NFL executive V.P. of football operations Ray Anderson said on the Black Friday edition of The Dan Patrick Show that the rule that wipes out replay review if the head coach has the audacity to ask for that which he already is entitled could be changed not after the current season but during it.

Regardless of when the rule is changed, coaches need to be more careful until it does.

While it’s inexcusable for any coach or anyone who covers the NFL to have not known about the red-flag rule on Thursday, given that the issue was one of the major talking points emerging from Week 11, coaches are human. They surrender to impulse in the heat of the moment. They throw the red flag without necessarily thinking that they shouldn’t, especially since until last year the only time the red flag couldn’t be used came during the final two minutes of either half or in overtime.

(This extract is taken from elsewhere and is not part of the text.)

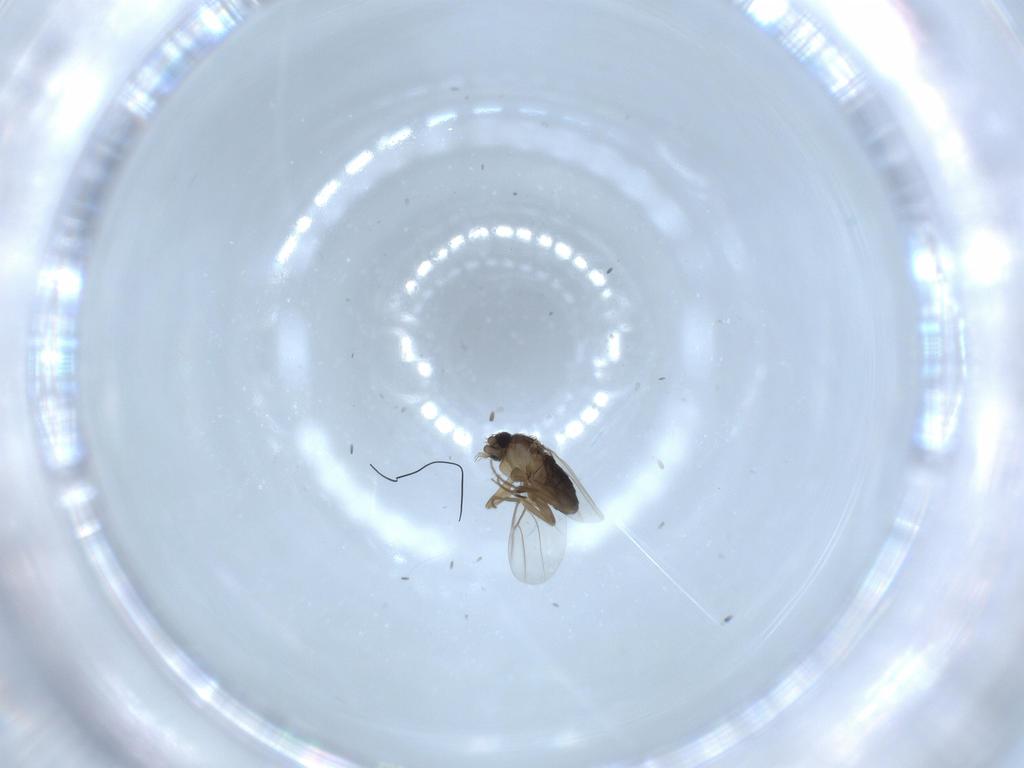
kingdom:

The safest approach would be to give the red flag to someone else, like the guy who holds the nuclear football for the president. When the coach feels the urge to throw the red flag, he turns to the keeper of the red flag, who is charged with knowing the rule and knowing when the red flag can and can’t be thrown.

And if it can’t be thrown, the keeper of the red flag should shake his head like he’s turning down a piece of pizza made by a guy who didn’t wash his hands after going to the bathroom.

It’s an easy fix to a potentially game-altering blunder. And when even the smartest of coaches can’t think clearly through a cloud of piss, vinegar, and adrenaline, it’s a critical one, too.